Last week, the CoMotion MakerSpace hosted one of their quarterly Show & Tell events. These events are designed to welcome the community into the MakerSpace to experience first-hand some of the amazing work that happens throughout the year. This quarter, 21 participants volunteered to give demonstrations and display their work. The projects utilized a wide range of technologies such as 3D printing, laser cutting, virtual reality, touch-activated mechatronics, drones, in addition to many others.
Daren Chaisy, alongside some of his fellow Human Centered Design and Engineering (HCDE) students, created an augmented reality application on the Microsoft Hololens. Sponsored by NASA’s Jet Propulsion Lab, their project allowed NASA scientists to simulate their field geology experience on Mars in a virtual environment.
Avid fans of the MakerSpace, Daren and his team don't believe their project could have happened without it. “When we were starting our project, we were unsure if there were resources [on campus] that could support us in creating a prototype on the Hololens,” Daren recalls. “We probably wouldn’t have been able to find another group on campus that would have allowed us to use the device for the amount of time that we did.” The CoMotion MakerSpace is the only place on campus that has virtual reality and augmented reality technology available for UW students and staff to use.
Chloe Meisner, a senior majoring in Interdisciplinary Visual Arts, is both a student employee at the CoMotion MakerSpace and a cosplay enthusiast. At the Show & Tell, she donned the costume she had worn to Emerald City Comicon earlier this month. Replicating a character from one of her favorite video games, Chloe had used a combination of 3D printing and sewing to create her masterpiece. The costume was an intricately designed dress fully equipped with long, billowing sleeves and, perhaps most impressively, giant articulated claws. The claws themselves were 3D printed and then fishing wire and metal rings were fashioned into a glove-like apparatus that the wearer used to puppet the claws and move them each individually.
Tracy Tran, an engineering student, cites the MakerSpace as her favorite place on campus: “The amount of equipment, mentor expertise, and potential for creativity is insane,” she said earlier in a testimonial. “The things I’ve been able to learn through tinkering at the [Maker]space is equal to or even greater than that of any class I’ve taken at UW.”

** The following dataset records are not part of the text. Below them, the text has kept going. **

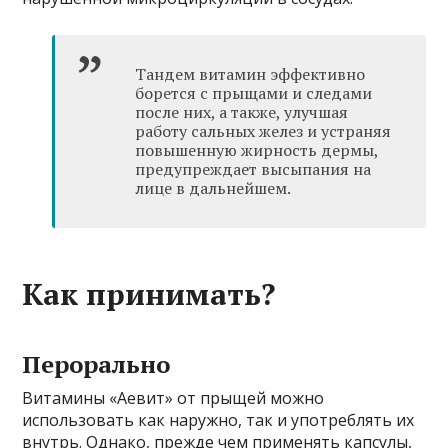
Тандем витамин эффективно
борется с прыщами и следами
после них, а также, улучшая
работу сальных желез и устраняя
повышенную жирность дермы,
предупреждает высыпания на
лице в дальнейшем.
Как принимать?
Перорально
Витамины «Аевит» от прыщей можно
использовать как наружно, так и употреблять их
внутрь. Однако, прежде чем применять капсулы,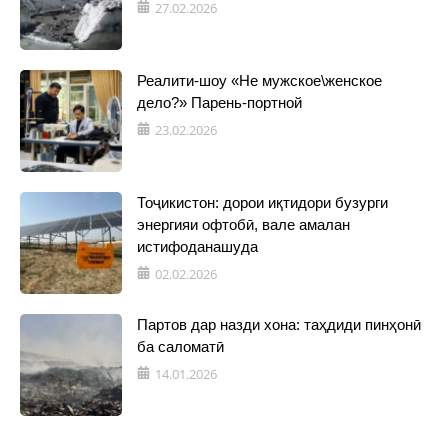
27.02.2026
Реалити-шоу «Не мужское\женское
дело?» Парень-портной
23.02.2026
Тоҷикистон: дорои иқтидори бузурги
энергияи офтобӣ, вале амалан
истифоданашуда
02.02.2026
Партов дар назди хона: таҳдиди пинҳонӣ
ба саломатӣ
14.01.2026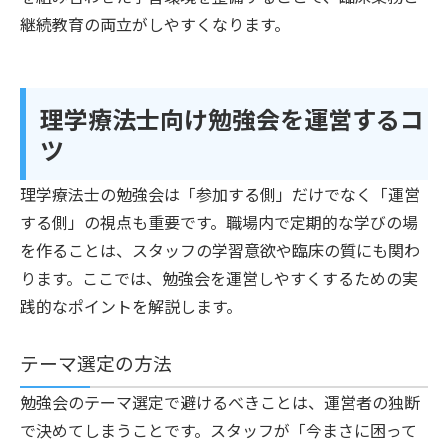
継続教育の両立がしやすくなります。
理学療法士向け勉強会を運営するコ
ツ
理学療法士の勉強会は「参加する側」だけでなく「運営
する側」の視点も重要です。職場内で定期的な学びの場
を作ることは、スタッフの学習意欲や臨床の質にも関わ
ります。ここでは、勉強会を運営しやすくするための実
践的なポイントを解説します。
テーマ選定の方法
勉強会のテーマ選定で避けるべきことは、運営者の独断
で決めてしまうことです。スタッフが「今まさに困って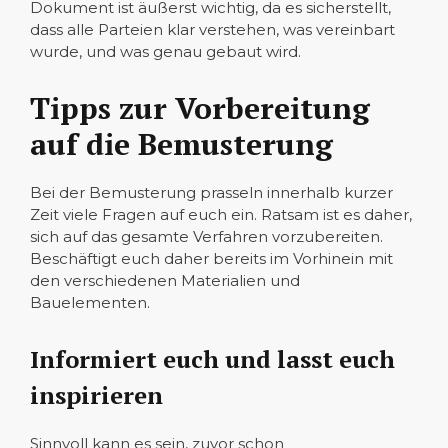
Dokument ist äußerst wichtig, da es sicherstellt,
dass alle Parteien klar verstehen, was vereinbart
wurde, und was genau gebaut wird.
Tipps zur Vorbereitung
auf die Bemusterung
Bei der Bemusterung prasseln innerhalb kurzer
Zeit viele Fragen auf euch ein. Ratsam ist es daher,
sich auf das gesamte Verfahren vorzubereiten.
Beschäftigt euch daher bereits im Vorhinein mit
den verschiedenen Materialien und
Bauelementen.
Informiert euch und lasst euch
inspirieren
Sinnvoll kann es sein, zuvor schon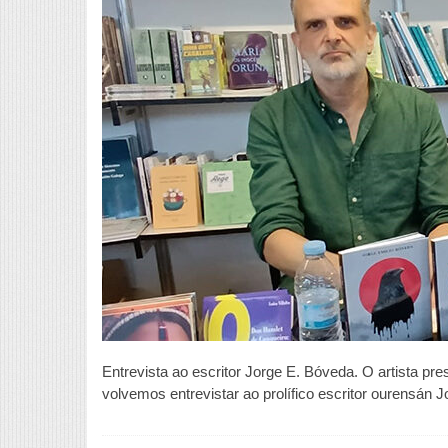
Entrevista ao escritor Jorge E. Bóveda. O artista pr
volvemos entrevistar ao prolífico escritor ourensán 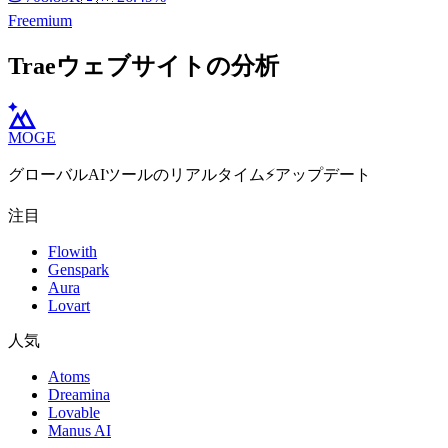
Freemium
Traeウェブサイトの分析
MOGE
グローバルAIツールのリアルタイム⚡️アップデート
注目
Flowith
Genspark
Aura
Lovart
人気
Atoms
Dreamina
Lovable
Manus AI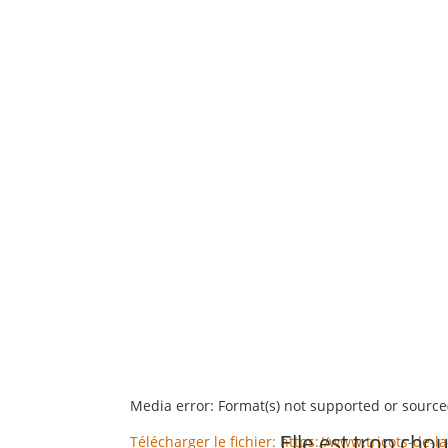
Media error: Format(s) not supported or source
Elle est trop chou 
Télécharger le fichier: https://www.tricots-d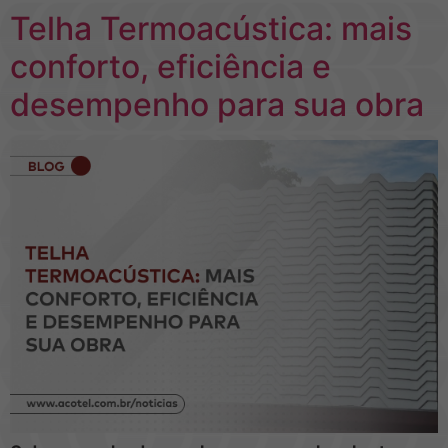
Telha Termoacústica: mais
conforto, eficiência e
desempenho para sua obra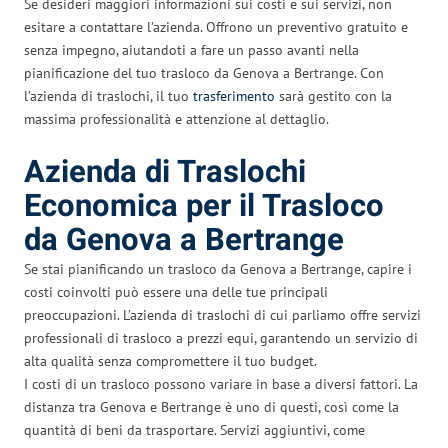
Se desideri maggiori informazioni sui costi e sui servizi, non
esitare a contattare l’azienda. Offrono un preventivo gratuito e
senza impegno, aiutandoti a fare un passo avanti nella
pianificazione del tuo trasloco da Genova a Bertrange. Con
l’azienda di traslochi, il tuo
trasferimento
sarà gestito con la
massima professionalità e attenzione al dettaglio.
Azienda di Traslochi
Economica per il Trasloco
da Genova a Bertrange
Se stai pianificando un trasloco da Genova a Bertrange, capire i
costi coinvolti può essere una delle tue principali
preoccupazioni. L’azienda di traslochi di cui parliamo offre servizi
professionali di trasloco a prezzi equi, garantendo un servizio di
alta qualità senza compromettere il tuo budget.
I costi di un trasloco possono variare in base a diversi fattori. La
distanza tra Genova e Bertrange è uno di questi, così come la
quantità di beni da trasportare. Servizi aggiuntivi, come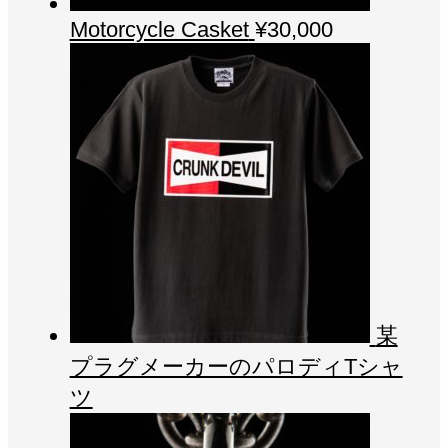
Motorcycle Casket
¥
30,000
某
プラグメーカーのパロディTシャ
ツ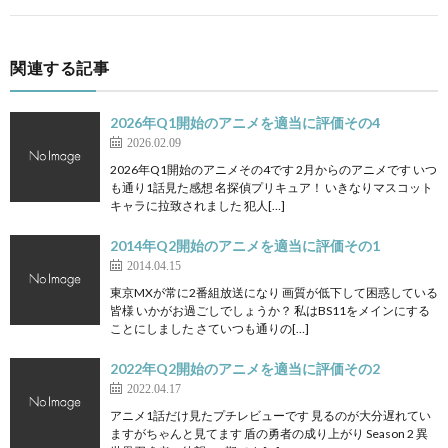
関連する記事
2026年Q1開始のアニメを適当に評価その4
2026.02.09
2026年Q1開始のアニメその4です 2月からのアニメです いつ
も通り1話見た感想 名探偵プリキュア！ いきなりマスコット
キャラに拉致されました 犯人[…]
2014年Q2開始のアニメを適当に評価その1
2014.04.15
東京MXが常に2番組放送になり 画質が低下して困惑している
皆様 いかがお過ごしでしょうか？ 私はBS11をメインにする
ことにしました さていつも通りの[…]
2022年Q2開始のアニメを適当に評価その2
2022.04.17
アニメ1話だけ見たプチレビューです 見るのが大分遅れてい
ますがちゃんと見てます 盾の勇者の成り上がり Season 2 異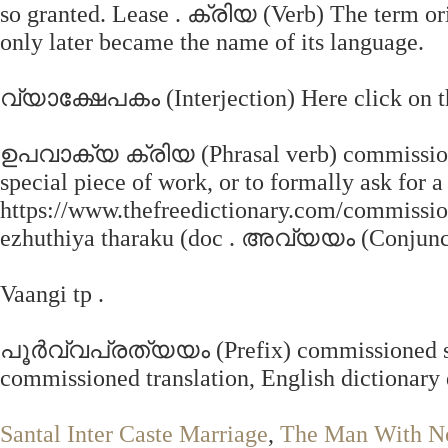
so granted. Lease . ക്രിയ (Verb) The term orig
only later became the name of its language.
വ്യാക്ഷേപകം (Interjection) Here click on the
ഉപവാക്യ ക്രിയ (Phrasal verb) commission de
special piece of work, or to formally ask for 
https://www.thefreedictionary.com/commissi
ezhuthiya tharaku (doc . അവ്യയം (Conjunc
Vaangi tp .
പൂർവ്വപ്രത്യയം (Prefix) commissioned sy
commissioned translation, English dictionary
Santal Inter Caste Marriage
,
The Man With N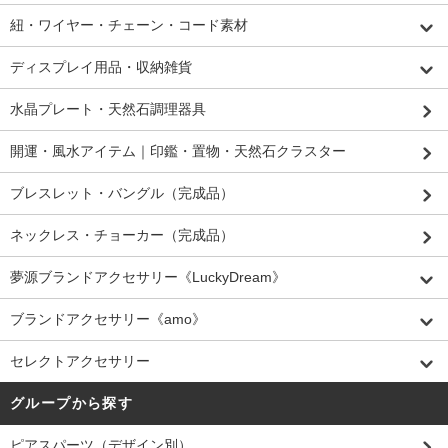
紐・ワイヤー・チェーン・コード素材
ディスプレイ用品・収納雑貨
水晶プレート・天然石調理器具
開運・風水アイテム｜印鑑・置物・天然石クラスター
ブレスレット・バングル（完成品）
ネックレス・チョーカー（完成品）
夢源ブランドアクセサリー《LuckyDream》
ブランドアクセサリー《amo》
セレクトアクセサリー
グループから探す
ピアスパーツ（デザイン別）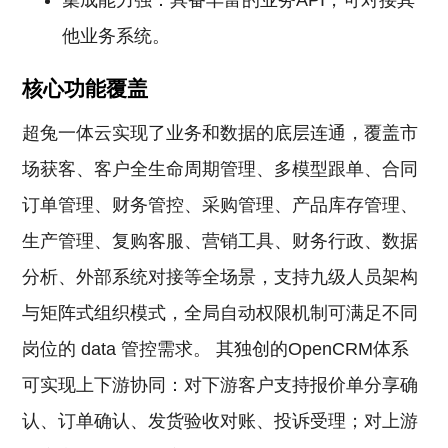
集成能力强：具备丰富的业务API，可对接其
他业务系统。
核心功能覆盖
超兔一体云实现了业务和数据的底层连通，覆盖市
场获客、客户全生命周期管理、多模型跟单、合同
订单管理、财务管控、采购管理、产品库存管理、
生产管理、复购客服、营销工具、财务行政、数据
分析、外部系统对接等全场景，支持九级人员架构
与矩阵式组织模式，全局自动权限机制可满足不同
岗位的 data 管控需求。 其独创的OpenCRM体系
可实现上下游协同：对下游客户支持报价单分享确
认、订单确认、发货验收对账、投诉受理；对上游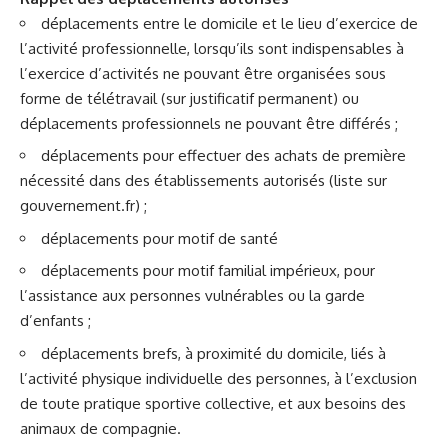
déplacements entre le domicile et le lieu d’exercice de
l’activité professionnelle, lorsqu’ils sont indispensables à
l’exercice d’activités ne pouvant être organisées sous
forme de télétravail (sur justificatif permanent) ou
déplacements professionnels ne pouvant être différés ;
déplacements pour effectuer des achats de première
nécessité dans des établissements autorisés (liste sur
gouvernement.fr) ;
déplacements pour motif de santé
déplacements pour motif familial impérieux, pour
l’assistance aux personnes vulnérables ou la garde
d’enfants ;
déplacements brefs, à proximité du domicile, liés à
l’activité physique individuelle des personnes, à l’exclusion
de toute pratique sportive collective, et aux besoins des
animaux de compagnie.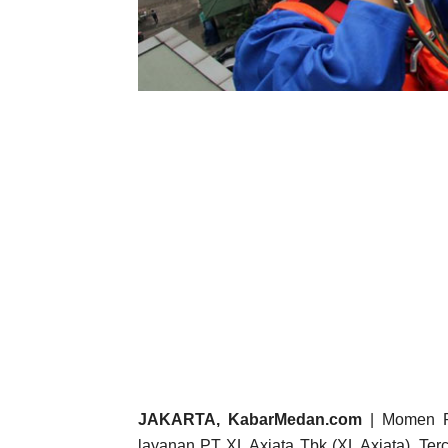
JAKARTA, KabarMedan.com
| Momen Pe
layanan PT XL Axiata Tbk (XL Axiata). Terc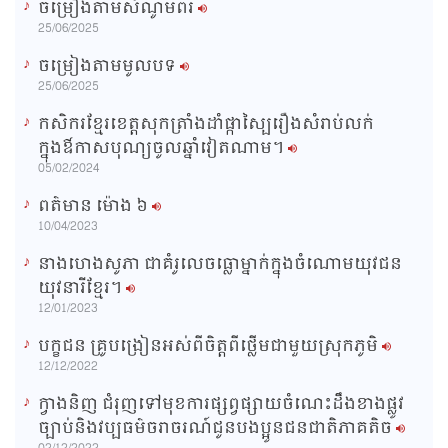
ចម្រៀងតាមសំណូមពរ
n
25/06/2025
i
ចម្រៀងតាមមូលបទ
n
25/06/2025
g
កសិករខ្មែរខេត្តសុកត្រាំងដាំផ្កាស្បៃរឿងសំរាប់លក់
T
ក្នុងឳកាសបុណ្យចូលឆ្នាំវៀតណាម។
i
05/02/2024
m
ពត៌មាន ម៉ោង​ ៦
e
10/04/2023
នាងហេងសូភា ជាគំរូលេចធ្លោម្នាក់ក្នុងចំណោមយុវជន
យុវនារីខ្មែរ។
12/01/2023
បក្ខជន គ្រូបង្រៀនអស់ពីចិត្តពីថ្លើមជាមួយស្រុកភូមិ
12/12/2022
ក្វាងនិញ ជំរុញទៅមុខការផ្សព្វផ្សាយចំណេះដឹងខាងផ្លូវ
ច្បាប់និងវប្បធម៌ចរាចរណ៍ជូនបងប្អូនជនជាតិភាគតិច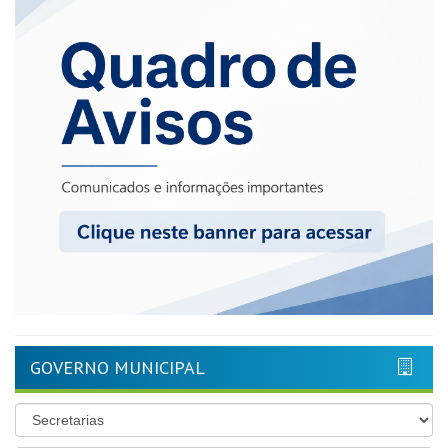
GOVERNO MUNICIPAL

Tracy’s project was a touch-activated mechatronic hand. Essentially, the project consisted of a wooden hand connected to a series of motors that was able to close into a fist and then reopen at the press of a button. This project was for a mechatronic art class she was enrolled in this quarter and she heavily utilized the MakerSpace’s resources and community to complete this particular assignment. “The other day I came in with one motor and no idea how to make it work,” Tracy recalled. “Within half an hour, five people had stopped by and offered advice…and then I had four donated motors. A mechanical engineer helped me design a mounting bracket. An electrical engineer saved my LEDs by suggesting I use bigger capacitors. An art student gave me advice on how to create a better aesthetic.”
We were very impressed with the wide display of creativity and talent at this Show & Tell. We encourage the UW Community to continue to fully utilize the MakerSpace and the array of resources it has to offer. The MakerSpace is open to individuals of all experience levels and expertise, encouraging students to try even if it risks failure. If anything, Tracy cites failure as one of her greatest motivations: “Making is never a smooth path,” she said. “The MakerSpace is a place where I’m not scared to fail, and that’s exactly how it encourages me to succeed.”